Developed in the 1960s and 1970s CBT was seen as radically different from the common approaches at the time.  Beck’s focus on researching the outcomes of CBT helped to bring much greater attention to the importance of evidenced-based treatments into psychological practice.  In turn providing powerful arguments for the impact and effectiveness of psychological therapies.  In 1977 Beck contributed to the first research trail to show a talking therapy (CBT) to be more effective in the treatment of depression than medication. 

In his work as a psychiatrist Beck noticed how commonly service users spoke about their thoughts and how similar the nature and expression of these thoughts could often be.  He also drew on his own experiences and how he had overcome them.  Beck was drawn to the emerging research into cognition (thinking and the processing of information) to help understand how thoughts might be connected to the experience of depression and also to develop ways to apply this in psychological treatments.

Beck’s work in developing CBT was based on research about how in our day to day lives we think about and process information from the world around us. Including how our interpretation (the meaning) of an event or situation has a strong influence on how we feel emotionally, our bodily sensations and on our behaviour.  

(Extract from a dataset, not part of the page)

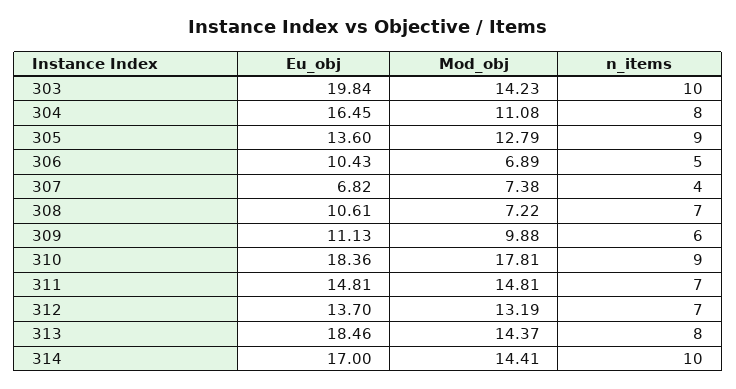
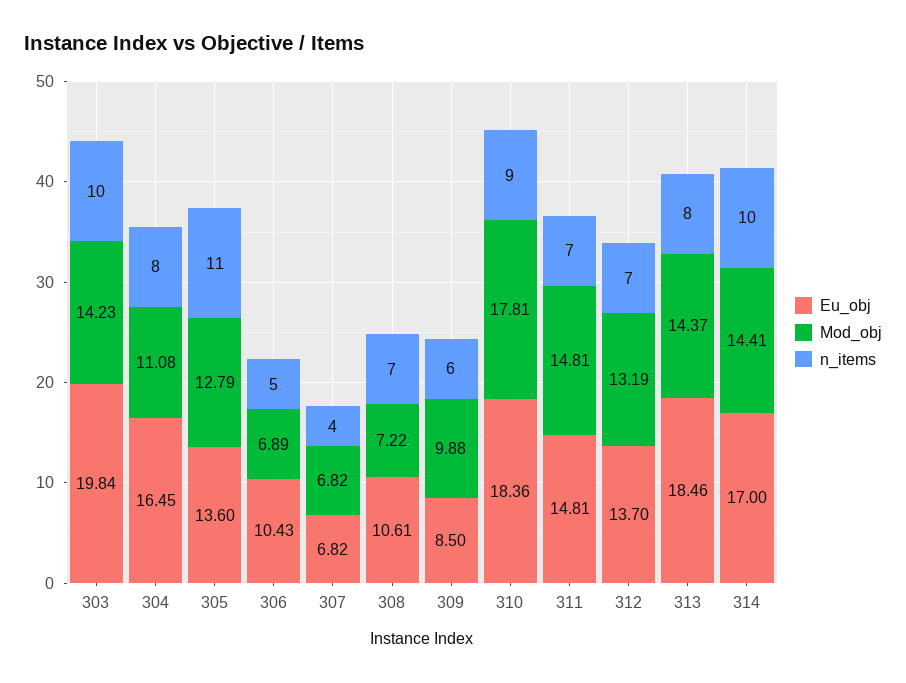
n_items, 305: 9 -> 11
Mod_obj, 307: 7.38 -> 6.82
Eu_obj, 309: 11.13 -> 8.5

Shaped by our experience we build collections of beliefs about ourselves, other people and the world around us.  In turn these beliefs can lead us to preference some interpretations of situations over others.  

Most of the time these processes are useful to us, helping us make sense of things.  In his work Beck developed models of how these processes could also be involved in problems like depression and anxiety.  

If hearing a loud sudden unexplained noise we interpret this as a sign of something dangerous about to happen we might feel and react very differently than if we attributed the noise to a firework display.  It would make sense that someone who had experienced danger and harm connected to loud noises might be more likely to think an unexplained loud noise was dangerous, feeling and acting accordingly. 

Beck used these ideas to develop therapeutic approaches to help people identify where beliefs might have become unhelpful, contributing to problems they were experiencing and to re-evaluate them.   

Where, on the basis of this re-evaluation, people shaped or changed their beliefs Beck observed how they often reported feeling better and changes in their behaviour. 

Following his work on depression Beck went on to adapt the same key principles to the understanding and treatment of other mental and physical health problems.  Work that continues to be taken further by many others to develop more treatments and more effective treatments. 

CBT approaches are probably the most widely practiced forms of psychological therapy and the most extensively researched. 

Fuelled by that volume of practice and research, much of contemporary CBT approaches might look quite different to the original therapy offered by Beck.   Increasing attention to the inequalities in access to and outcomes from CBT, including for people with the greatest need and people from minoritized backgrounds, underlines the importance that current developments continue to adapt and improve CBT and how it is practiced.

Beck’s was some of the work that was influential in the development in the NHS of IAPT (talking therapy) services that saw the significant increase in availability of CBT and a range of other effective psychological therapies. 

Around 1 million people a year use NHS IAPT services, with the majority achieving a substantial improvement in their problems, more than half at a level regarded as having ‘recovered’.  Under the NHS Long Term Plan the ambition is to almost double the number of people receiving effective psychological treatment in IAPT services.